Tome Scientific Building Room 212
Professor Hamilton-Drager's research focuses mainly on young stars in the process of forming. She has examined the rotation rates of stars in clusters of different ages to trace the evolution of angular momentum. Stars naturally spin up as they contract while forming (like the ice skater who pulls in her arms). However, some stars are observed to spin fast (P < 2 days), while some spin slowly (3 < P < 14 days). Her research is exploring the interaction of the star's magnetic field and its circumstellar disk, or the material out of which planets will eventually form. Looking at stars in clusters of varying ages (1, 3, 5, 10 million years) allows one to assess exactly how long it takes for stars spin up and thereby infers a possible length of time associated with planet formation. As the disks dissipate, due to planet formation or other factors (high energy winds from nearby hot stars), the stars are freed and allowed to spin up. Professor Hamilton-Drager is probably best known for her pioneering work on the young stellar system known as KH 15D. The KH 15D system is a binary system surrounded by a circumbinary ring. Its light output has been evolving since ~1960 as a result of the gradual precession of the ring in front of the orbit of the binary. The ring acts as a natural coronagraph and provides us with information about the close environment of one of the stars. Her spectral observations show that star A's magnetosphere varies with time, sometimes compact (~1 stellar radius), while at other times, substantially larger (~2 stellar radii or more). There is also evidence for enhanced accretion following periastron passage (generally larger flux values during egress than ingress) as predicted by the models of gas flow from a circumbinary disk through a gap to the binary.
ASTR 306 Observational Techniques
Cross-listed with PHYS 306-01.This course has been designed to give students an introduction to current observational techniques used to study variable stars. Students will make observations with the Dickinson College 24-inch telescope and then analyze those data using multiple techniques. An introduction to IRAF, AstroImageJ, and Python will provide the students with the tools needed to complete their analysis. Other topics may include astronomical spectroscopy, spectral classification, and spectrometer design.
PHYS 306 Observational Techniques
Cross-listed with ASTR 306-01.This course has been designed to give students an introduction to current observational techniques used to study variable stars. Students will make observations with the Dickinson College 24-inch telescope and then analyze those data using multiple techniques. An introduction to IRAF, AstroImageJ, and Python will provide the students with the tools needed to complete their analysis.
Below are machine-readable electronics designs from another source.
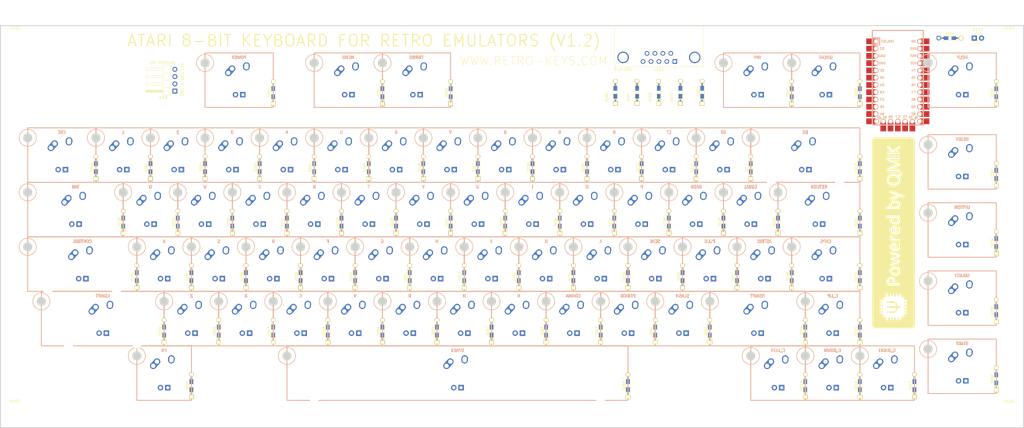
<source format=kicad_pcb>
(kicad_pcb (version 20221018) (generator pcbnew)

  (general
    (thickness 1.6)
  )

  (paper "A2")
  (layers
    (0 "F.Cu" signal)
    (31 "B.Cu" signal)
    (32 "B.Adhes" user "B.Adhesive")
    (33 "F.Adhes" user "F.Adhesive")
    (34 "B.Paste" user)
    (35 "F.Paste" user)
    (36 "B.SilkS" user "B.Silkscreen")
    (37 "F.SilkS" user "F.Silkscreen")
    (38 "B.Mask" user)
    (39 "F.Mask" user)
    (40 "Dwgs.User" user "User.Drawings")
    (41 "Cmts.User" user "User.Comments")
    (42 "Eco1.User" user "User.Eco1")
    (43 "Eco2.User" user "User.Eco2")
    (44 "Edge.Cuts" user)
    (45 "Margin" user)
    (46 "B.CrtYd" user "B.Courtyard")
    (47 "F.CrtYd" user "F.Courtyard")
    (48 "B.Fab" user)
    (49 "F.Fab" user)
  )

  (setup
    (stackup
      (layer "F.SilkS" (type "Top Silk Screen"))
      (layer "F.Paste" (type "Top Solder Paste"))
      (layer "F.Mask" (type "Top Solder Mask") (thickness 0.01))
      (layer "F.Cu" (type "copper") (thickness 0.035))
      (layer "dielectric 1" (type "core") (thickness 1.51) (material "FR4") (epsilon_r 4.5) (loss_tangent 0.02))
      (layer "B.Cu" (type "copper") (thickness 0.035))
      (layer "B.Mask" (type "Bottom Solder Mask") (thickness 0.01))
      (layer "B.Paste" (type "Bottom Solder Paste"))
      (layer "B.SilkS" (type "Bottom Silk Screen"))
      (copper_finish "None")
      (dielectric_constraints no)
    )
    (pad_to_mask_clearance 0)
    (grid_origin 425.196 252.476)
    (pcbplotparams
      (layerselection 0x00010fc_ffffffff)
      (plot_on_all_layers_selection 0x0000000_00000000)
      (disableapertmacros false)
      (usegerberextensions false)
      (usegerberattributes false)
      (usegerberadvancedattributes false)
      (creategerberjobfile false)
      (dashed_line_dash_ratio 12.000000)
      (dashed_line_gap_ratio 3.000000)
      (svgprecision 6)
      (plotframeref false)
      (viasonmask false)
      (mode 1)
      (useauxorigin false)
      (hpglpennumber 1)
      (hpglpenspeed 20)
      (hpglpendiameter 15.000000)
      (dxfpolygonmode true)
      (dxfimperialunits true)
      (dxfusepcbnewfont true)
      (psnegative false)
      (psa4output false)
      (plotreference true)
      (plotvalue true)
      (plotinvisibletext false)
      (sketchpadsonfab false)
      (subtractmaskfromsilk false)
      (outputformat 1)
      (mirror false)
      (drillshape 0)
      (scaleselection 1)
      (outputdirectory "gerbers/")
    )
  )

  (net 0 "")
  (net 1 "R1")
  (net 2 "R2")
  (net 3 "R3")
  (net 4 "R4")
  (net 5 "R5")
  (net 6 "R8")
  (net 7 "C8")
  (net 8 "C7")
  (net 9 "C6")
  (net 10 "C5")
  (net 11 "C4")
  (net 12 "C3")
  (net 13 "C2")
  (net 14 "C1")
  (net 15 "Net-(D101-K)")
  (net 16 "Net-(D102-K)")
  (net 17 "Net-(D103-K)")
  (net 18 "Net-(D104-K)")
  (net 19 "Net-(D105-K)")
  (net 20 "C9")
  (net 21 "/JS1_+5")
  (net 22 "Net-(D111-K)")
  (net 23 "Net-(D200-K)")
  (net 24 "R9")
  (net 25 "Net-(D200-A)")
  (net 26 "VCC")
  (net 27 "Net-(D201-A)")
  (net 28 "Net-(D202-A)")
  (net 29 "GND")
  (net 30 "SDA")
  (net 31 "SCL")
  (net 32 "R6")
  (net 33 "R7")
  (net 34 "/JS1_APAD")
  (net 35 "/JS1_BPAD")
  (net 36 "Net-(D203-A)")
  (net 37 "Net-(D204-A)")
  (net 38 "Net-(D205-A)")
  (net 39 "Net-(D206-A)")
  (net 40 "Net-(D207-A)")
  (net 41 "Net-(D208-A)")
  (net 42 "Net-(D209-K)")
  (net 43 "Net-(D209-A)")
  (net 44 "Net-(D210-A)")
  (net 45 "Net-(D211-A)")
  (net 46 "Net-(D212-A)")
  (net 47 "Net-(D213-A)")
  (net 48 "Net-(D214-A)")
  (net 49 "Net-(D215-A)")
  (net 50 "Net-(D216-A)")
  (net 51 "Net-(D217-A)")
  (net 52 "Net-(D218-K)")
  (net 53 "Net-(D218-A)")
  (net 54 "Net-(D219-A)")
  (net 55 "Net-(D220-A)")
  (net 56 "Net-(D221-A)")
  (net 57 "Net-(D222-A)")
  (net 58 "Net-(D223-A)")
  (net 59 "Net-(D224-A)")
  (net 60 "Net-(D225-A)")
  (net 61 "Net-(D226-A)")
  (net 62 "Net-(D227-K)")
  (net 63 "Net-(D227-A)")
  (net 64 "Net-(D228-A)")
  (net 65 "Net-(D229-A)")
  (net 66 "Net-(D230-A)")
  (net 67 "Net-(D231-A)")
  (net 68 "Net-(D232-A)")
  (net 69 "Net-(D233-A)")
  (net 70 "Net-(D234-A)")
  (net 71 "Net-(D235-A)")
  (net 72 "Net-(D236-K)")
  (net 73 "Net-(D236-A)")
  (net 74 "Net-(D237-A)")
  (net 75 "Net-(D238-A)")
  (net 76 "Net-(D239-A)")
  (net 77 "Net-(D240-A)")
  (net 78 "Net-(D241-A)")
  (net 79 "Net-(D242-A)")
  (net 80 "Net-(D243-A)")
  (net 81 "Net-(D244-A)")
  (net 82 "Net-(D245-K)")
  (net 83 "Net-(D245-A)")
  (net 84 "Net-(D246-A)")
  (net 85 "Net-(D247-A)")
  (net 86 "Net-(D248-A)")
  (net 87 "Net-(D249-A)")
  (net 88 "Net-(D250-A)")
  (net 89 "Net-(D251-A)")
  (net 90 "Net-(D252-A)")
  (net 91 "Net-(D253-A)")
  (net 92 "Net-(D254-K)")
  (net 93 "Net-(D254-A)")
  (net 94 "Net-(D255-A)")
  (net 95 "Net-(D256-A)")
  (net 96 "Net-(D257-A)")
  (net 97 "Net-(D258-A)")
  (net 98 "Net-(D259-A)")
  (net 99 "Net-(D260-A)")
  (net 100 "Net-(D261-A)")
  (net 101 "Net-(D262-A)")
  (net 102 "Net-(D263-K)")
  (net 103 "Net-(D263-A)")
  (net 104 "Net-(D264-A)")
  (net 105 "Net-(D265-A)")
  (net 106 "Net-(D266-A)")
  (net 107 "Net-(D267-K)")
  (net 108 "Net-(D267-A)")
  (net 109 "Net-(D268-A)")
  (net 110 "Net-(D269-A)")
  (net 111 "Net-(SW200-Pad2)")
  (net 112 "Net-(SW200-Pad3)")
  (net 113 "Net-(SW200-Pad4)")
  (net 114 "Net-(SW201-Pad2)")
  (net 115 "Net-(SW201-Pad4)")
  (net 116 "Net-(SW202-Pad2)")
  (net 117 "Net-(SW202-Pad4)")
  (net 118 "Net-(SW203-Pad2)")
  (net 119 "Net-(SW203-Pad4)")
  (net 120 "Net-(SW204-Pad2)")
  (net 121 "Net-(SW204-Pad4)")
  (net 122 "Net-(SW205-Pad2)")
  (net 123 "Net-(SW205-Pad4)")
  (net 124 "Net-(SW206-Pad2)")
  (net 125 "Net-(SW206-Pad4)")
  (net 126 "Net-(SW207-Pad2)")
  (net 127 "Net-(SW207-Pad4)")
  (net 128 "Net-(SW208-Pad2)")
  (net 129 "Net-(SW208-Pad4)")
  (net 130 "Net-(SW209-Pad3)")
  (net 131 "Net-(SW218-Pad3)")
  (net 132 "Net-(SW227-Pad3)")
  (net 133 "Net-(SW236-Pad3)")
  (net 134 "Net-(SW245-Pad3)")
  (net 135 "Net-(SW254-Pad3)")
  (net 136 "Net-(SW263-Pad3)")
  (net 137 "Net-(SW267-Pad3)")
  (net 138 "unconnected-(U101-TX0{slash}PD3-Pad1)")
  (net 139 "unconnected-(U101-RX1{slash}PD2-Pad2)")
  (net 140 "unconnected-(U101-RST-Pad22)")
  (net 141 "unconnected-(U101-B0-Pad24)")
  (net 142 "unconnected-(U101-F1-Pad28)")

  (footprint "mx_alps:MX-1U" (layer "F.Cu") (at 228.6 238.125))

  (footprint "mx_alps:MX-1U" (layer "F.Cu") (at 285.75 238.125))

  (footprint "mx_alps:MX-1.25U" (layer "F.Cu") (at 354.80625 250.03125))

  (footprint "mx_alps:MX-1.25U" (layer "F.Cu") (at 102.39375 173.83125))

  (footprint "retro-kbd:Diode-dual" (layer "F.Cu") (at 228.6 261.55625 -90))

  (footprint "retro-kbd:Diode-dual" (layer "F.Cu") (at 366.7125 178.2125 -90))

  (footprint "retro-kbd:Diode-dual" (layer "F.Cu") (at 219.075 242.50625 -90))

  (footprint "retro-kbd:Diode-dual" (layer "F.Cu") (at 161.925 242.50625 -90))

  (footprint "retro-kbd:Diode-dual" (layer "F.Cu") (at 338.1375 280.60625 -90))

  (footprint "mx_alps:MX-1U" (layer "F.Cu") (at 71.4375 219.075))

  (footprint "mx_alps:MX-1U" (layer "F.Cu") (at 109.5375 219.075))

  (footprint "retro-kbd:Diode-dual" (layer "F.Cu") (at 238.125 280.60625 -90))

  (footprint "retro-kbd:Diode-dual" (layer "F.Cu") (at 80.9625 223.45625 -90))

  (footprint "Connector_PinHeader_2.54mm:PinHeader_1x04_P2.54mm_Horizontal" (layer "F.Cu") (at 79.94 177.663 180))

  (footprint "mx_alps:MX-1U" (layer "F.Cu") (at 176.2125 200.025))

  (footprint "retro-kbd:Diode-dual" (layer "F.Cu") (at 257.175 242.50625 -90))

  (footprint "retro-kbd:Diode-dual" (layer "F.Cu") (at 61.9125 223.45625 -90))

  (footprint "retro-kbd:Diode-dual" (layer "F.Cu") (at 247.65 261.55625 -90))

  (footprint "MountingHole:MountingHole_3.2mm_M3" (layer "F.Cu") (at 24.05 159.78125))

  (footprint "retro-kbd:Diode-dual" (layer "F.Cu") (at 238.125 242.50625 -90))

  (footprint "retro-kbd:Diode-dual" (layer "F.Cu") (at 85.725 280.60625 -90))

  (footprint "mx_alps:MX-1U" (layer "F.Cu") (at 76.2 276.225))

  (footprint "Connector_Dsub:DSUB-9_Male_Horizontal_P2.77x2.84mm_EdgePinOffset9.90mm_Housed_MountingHolesOffset11.32mm" (layer "F.Cu") (at 254.47 167.307331 180))

  (footprint "mx_alps:MX-1.75U" (layer "F.Cu") (at 283.36875 257.175))

  (footprint "mx_alps:MX-1.25U" (layer "F.Cu") (at 354.80625 226.21875))

  (footprint "retro-kbd:Diode-dual" (layer "F.Cu") (at 366.7125 254.4125 -90))

  (footprint "retro-kbd:Diode-dual" (layer "F.Cu") (at 319.0875 261.55625 -90))

  (footprint "retro-kbd:Diode-dual" (layer "F.Cu") (at 319.0875 178.2125 -90))

  (footprint "mx_alps:MX-1U" (layer "F.Cu")
    (tstamp 33c031e2-1c84-4e47-998f-07ede1eba6b3)
    (at 95.25 238.125)
    (property "Sheetfile" "keyboard.kicad_sch")
    (property "Sheetname" "Keyboard Matrix")
    (path "/7ce608c9-579d-47fb-84c9-158fdf17ec91/9097d53d-223b-4938-ba61-19c94644d03c")
    (attr through_hole)
    (fp_text reference "SW238" (at 0 3.175) (layer "Dwgs.User")
        (effects (font (size 1 1) (thickness 0.15)))
      (tstamp ca0ea351-89f3-42d9-ab16-2cd46fd7227c)
    )
    (fp_text value "S" (at 0 -7.9375) (layer "F.SilkS")
        (effects (font (size 1 1) (thickness 0.15)))
      (tstamp 549f9458-daa0-4a92-9239-43866e906729)
    )
    (fp_text user "S" (at 0 -7.9375) (layer "B.SilkS")
        (effects (font (size 1 1) (thickness 0.15)) (justify mirror))
      (tstamp 086447d9-8aee-49a0-b877-13c1b53b9752)
    )
    (fp_text user "S" (at 0 -7.9375) (layer "B.SilkS")
        (effects (font (size 1 1) (thickness 0.15)) (justify mirror))
      (tstamp 11505cc3-3d39-4636-9084-0e3044975987)
    )
    (fp_text user "S" (at 0 -7.9375) (layer "B.SilkS")
        (effects (font (size 1 1) (thickness 0.15)) (justify mirror))
      (tstamp 18813ea9-f616-4017-91a4-d5ec4d0ea7b8)
    )
    (fp_text user "S" (at 0 -7.9375) (layer "B.SilkS")
        (effects (font (size 1 1) (thickness 0.15)) (justify mirror))
      (tstamp 3d159a4a-2ffa-430e-9ada-8b867f598fbf)
    )
    (fp_text user "S" (at 0 -7.9375) (layer "B.SilkS")
        (effects (font (size 1 1) (thickness 0.15)) (justify mirror))
      (tstamp 3fd148a9-915f-4f93-afbe-243bb3d7f624)
    )
    (fp_text user "S" (at 0 -7.9375) (layer "B.SilkS")
        (effects (font (size 1 1) (thickness 0.15)) (justify mirror))
      (tstamp 40c51da6-d253-41b1-b717-9e39df8a260e)
    )
    (fp_text user "S" (at 0 -7.9375) (layer "B.SilkS")
        (effects (font (size 1 1) (thickness 0.15)) (justify mirror))
      (tstamp 4293cbb6-03d9-4b92-bf3f-1ff2b760738e)
    )
    (fp_text user "S" (at 0 -7.9375) (layer "B.SilkS")
        (effects (font (size 1 1) (thickness 0.15)) (justify mirror))
      (tstamp 4b074194-cb54-4389-a9bb-d3b62c6e6608)
    )
    (fp_text user "S" (at 0 -7.9375) (layer "B.SilkS")
        (effects (font (size 1 1) (thickness 0.15)) (justify mirror))
      (tstamp 626cb152-d3b5-4dd2-bedd-b48869097164)
    )
    (fp_text user "S" (at 0 -7.9375) (layer "B.SilkS")
        (effects (font (size 1 1) (thickness 0.15)) (justify mirror))
      (tstamp 68dc7752-e9fd-48ce-b681-592a10201c3a)
    )
    (fp_text user "S" (at 0 -7.9375) (layer "B.SilkS")
        (effects (font (size 1 1) (thickness 0.15)) (justify mirror))
      (tstamp 69a265df-6f43-4727-b8d0-c3e043ba1298)
    )
    (fp_text user "S" (at 0 -7.9375) (layer "B.SilkS")
        (effects (font (size 1 1) (thickness 0.15)) (justify mirror))
      (tstamp 6b2c617d-d2f9-4f04-b682-0a712c59ae67)
    )
    (fp_text user "S" (at 0 -7.9375) (layer "B.SilkS")
        (effects (font (size 1 1) (thickness 0.15)) (justify mirror))
      (tstamp 7b2e21ec-ab01-4053-93e4-0ce9b37c5694)
    )
    (fp_text user "S" (at 0 -7.9375) (layer "B.SilkS")
        (effects (font (size 1 1) (thickness 0.15)) (justify mirror))
      (tstamp 7c57d2eb-691f-4a67-9156-6df0c2519899)
    )
    (fp_text user "S" (at 0 -7.9375) (layer "B.SilkS")
        (effects (font (size 1 1) (thickness 0.15)) (justify mirror))
      (tstamp 935c3dab-fc7d-4629-a11d-1db2b601f068)
    )
    (fp_text user "S" (at 0 -7.9375) (layer "B.SilkS")
        (effects (font (size 1 1) (thickness 0.15)) (justify mirror))
      (tstamp 96cf711a-8c51-4600-9563-54d3223aea4d)
    )
    (fp_text user "S" (at 0 -7.9375) (layer "B.SilkS")
        (effects (font (size 1 1) (thickness 0.15)) (justify mirror))
      (tstamp a355c964-1d5f-4159-bfb5-f2a8d579510b)
    )
    (fp_text user "S" (at 0 -7.9375) (layer "B.SilkS")
        (effects (font (size 1 1) (thickness 0.15)) (justify mirror))
      (tstamp a3dd42a9-a5c2-4168-b290-2c98ade9405a)
    )
    (fp_text user "S" (at 0 -7.9375) (layer "B.SilkS")
        (effects (font (size 1 1) (thickness 0.15)) (justify mirror))
      (tstamp a9cd607d-076d-4bd8-8e8f-a80c21e587b1)
    )
    (fp_text user "S" (at 0 -7.9375) (layer "B.SilkS")
        (effects (font (size 1 1) (thickness 0.15)) (justify mirror))
      (tstamp ac3e4cc8-3459-410c-b9d5-cd7294dd8367)
    )
    (fp_text user "S" (at 0 -7.9375) (layer "B.SilkS")
        (effects (font (size 1 1) (thickness 0.15)) (justify mirror))
      (tstamp b6014b17-6267-4673-8bde-4ec74984ea01)
    )
    (fp_text user "S" (at 0 -7.9375) (layer "B.SilkS")
        (effects (font (size 1 1) (thickness 0.15)) (justify mirror))
      (tstamp b7ca9f9c-fb64-457b-8639-1c57b904f78f)
    )
    (fp_text user "S" (at 0 -7.9375) (layer "B.SilkS")
        (effects (font (size 1 1) (thickness 0.15)) (justify mirror))
      (tstamp c2a0d0ec-0168-4d10-a66a-13119923af64)
    )
    (fp_text user "S" (at 0 -7.9375) (layer "B.SilkS")
        (effects (font (size 1 1) (thickness 0.15)) (justify mirror))
      (tstamp dfc7ad1a-04a2-4eed-b0c4-20d7491811f0)
    )
    (fp_text user "S" (at 0 -7.9375) (layer "B.SilkS")
        (effects (font (size 1 1) (thickness 0.15)) (justify mirror))
      (tstamp e293b1fc-33df-4e17-a357-90793cf46dac)
    )
    (fp_text user "S" (at 0 -7.9375) (layer "B.SilkS")
        (effects (font (size 1 1) (thickness 0.15)) (justify mirror))
      (tstamp e7a69c50-e88d-4114-b618-1a5d4e760052)
    )
    (fp_text user "S" (at 0 -7.9375) (layer "B.SilkS")
        (effects (font (size 1 1) (thickness 0.15)) (justify mirror))
      (tstamp fa7cd2ce-313c-41fc-bea6-d7ade249763d)
    )
    (fp_text user "S" (at 0 -7.9375) (layer "B.SilkS")
        (effects (font (size 1 1) (thickness 0.15)) (justify mirror))
      (tstamp ff7a5c4b-5cbf-465d-ab9c-cd9f935ce592)
    )
    (fp_line (start -9.525 -9.525) (end 9.525 -9.525)
      (stroke (width 0.15) (type solid)) (layer "Dwgs.User") (tstamp 22b9c88d-4f3b-46c8-9c0f-fd3da76c7fe9))
    (fp_line (start -9.525 9.525) (end -9.525 -9.525)
      (stroke (width 0.15) (type solid)) (layer "Dwgs.User") (tstamp f0f42678-7f7b-4be5-82e9-8ffba63e4f38))
    (fp_line (start -7 -7) (end -7 -5)
      (stroke (width 0.15) (type solid)) (layer "Dwgs.User") (tstamp ae21ed54-e77f-477b-852d-f8dcdf71003a))
    (fp_line (start -7 5) (end -7 7)
      (stroke (width 0.15) (type solid)) (layer "Dwgs.User") (tstamp ebb997db-2eca-47f5-b626-8200ca4ee063))
    (fp_line (start -7 7) (end -5 7)
      (stroke (width 0.15) (type solid)) (layer "Dwgs.User") (tstamp 60931082-f21a-4a15-a51c-9c5f78de63ee))
    (fp_line (start -5 -7) (end -7 -7)
      (stroke (width 0.15) (type solid)) (layer "Dwgs.User") (tstamp 2f3d42b7-a781-4f4f-9f08-99587e38f18b))
    (fp_line (start 5 -7) (end 7 -7)
      (stroke (width 0.15) (type solid)) (layer "Dwgs.User") (tstamp b596fa88-a1e2-47b9-a95c-dd982d14b9bf))
    (fp_line (start 5 7) (end 7 7)
      (stroke (width 0.15) (type solid)) (layer "Dwgs.User") (tstamp d1a6c54d-686f-40ca-a5b4-d22f18737e98))
    (fp_line (start 7 -7) (end 7 -5)
      (stroke (width 0.15) (type solid)) (layer "Dwgs.User") (tstamp aabcd40c-e042-4b39-b434-2a35d53d55b8))
    (fp_line (start 7 7) (end 7 5)
      (stroke (width 0.15) (type solid)) (layer "Dwgs.User") (tstamp bbfbd992-c03b-4190-acda-d1c0b8b15a30))
    (fp_line (start 9.525 -9.525) (end 9.525 9.525)
      (stroke (width 0.15) (type solid)) (layer "Dwgs.User") (tstamp bd9ef3b1-2d4a-4b37-a62b-55a05e3300b2))
    (fp_line (start 9.525 9.525) (end -9.525 9.525)
      (stroke (width 0.15) (type solid)) (layer "Dwgs.User") (tstamp 65b469d9-f684-413b-aff3-ae988f27af41))
    (pad "" np_thru_hole circle (at -5.08 0 48.0996) (size 1.75 1.75) (drill 1.75) (layers "*.Cu" "*.Mask") (tstamp 3e8494f9-c67f-4e8e-b5a4-ae58a1c446ba))
    (pad "" np_thru_hole circle (at 0 0) (size 3.9878 3.9878) (drill 3.9878) (layers "*.Cu" "*.Mask") (tstamp 25900ec5-cafd-4b95-9e2e-0caa10ca21f4))
    (pad "" np_thru_hole circle (at 5.08 0 48.0996) (size 1.75 1.75) (drill 1.75) (layers "*.Cu" "*.Mask") (tstamp 3f013a36-e6ec-44ce-b930-fd2a2c1de480))
    (pad "1" thru_hole oval (at -3.81 -2.54 48.0996) (size 4.211556 2.25) (drill 1.47 (offset 0.980778 0)) (layers "*.Cu" "B.Mask")
      (net 75 "Net-(D238-A)") (pinfunction "1") (pintype "passive") (tstamp d195c9e3-433e-4e87-82c1-1ef8f6b52840))
    (pad "1" thru_hole circle (at -2.5 -4) (size 2.25 2.25) (drill 1.47) (layers "*.Cu" "B.Mask")
      (net 75 "Net-(D238-A)") (pinfunction "1") (pintype "passive") (tstamp 74721821-cd26-450a-8245-c9b916c0d9b7))
    (pad "2" thru_hole oval (at 2.5 -4.5 86.0548) (size 2.831378 2.25) (drill 1.47 (offset 0.290689 0)) (layers "*.Cu" "B.Mask")
      (net 116 "Net-(SW202-Pad2)") (pinfunction "2") (pintype "passive") (tstamp 8ca4ede4-5721-4791-921d-48f54373a84d))
    (pad "2" thru_hole circle (at 2.54 -5.08) (size 2.25 2.25) (drill 1.47) (layers "*.Cu" "B.Mask")
      (net 116 "Net-(SW202-Pad2)") (pinfunction "2") (pintype "passive") (tstamp b91a523f-e894-457d-8008-36fcd846d3fa))
    (pad "3" thru_hole circle (at -1.27 5.08) (size 1.905 1.905) (drill 1.04) (layers "*.Cu" "B.Mask")
      (net 133 "Net-(SW236-Pad3)") (pinfunction "3") (pintype "passive") (tstamp 295953df-f86a-43a0-af75-cda94a179da1))
    (pad "4" thru_hole rect (at 1.27 5.08) (size 1.905 1.905) (drill 1.04) (layers "*.Cu" "B.Mask")
      (net 117 "Net-(SW202-Pad4)") (pinfunction "4") (pintype "passive") (tstamp 2d48fdd5-2e95-4137-a8e7-377feab15fad))
    (model "${KIPRJMOD}/../../kicad-lib/3d-models/cherry-mx-switches/asm_mx_asm_PCB.stp"
... [1297554 chars truncated]
</source>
Other topics may include astronomical spectroscopy, spectral classification, and spectrometer design.
PHYS 392 Junior Seminar
This course revolves around student reports and discussions on several topics in contemporary physics. Emphasis is on the development of bibliographic skill, seminar presentation and report writing techniques as well as increasing the breadth and depth of the student's knowledge of recent research. Preparation for senior research and life after Dickinson will also be topics of discussion. Prerequisite: Physics major junior status. One-half course credit.
PHYS 132 Introductory Physics
An introduction to basic physics topics using the workshop method. This method combines inquiry-based cooperative learning with the comprehensive use of computer tools for data acquisition, data analysis and mathematical modeling. Topics in thermodynamics, electricity, electronics and magnetism are covered. Additional topics in chaos or nuclear radiation are introduced. Basic calculus concepts are used throughout the course. Recommended for physical science, mathematics, and pre-engineering students and for biology majors preparing for graduate study. Three two-hour sessions per week. (Students enrolled in Physics 132 who have completed Mathematics 170 are encouraged to continue their mathematics preparation while taking physics by enrolling in Mathematics 171.) Because of the similarity in course content, students will not receive graduation credit for both 132 and 142. Prerequisite: 131 and completion of, or concurrent enrollment in MATH 170.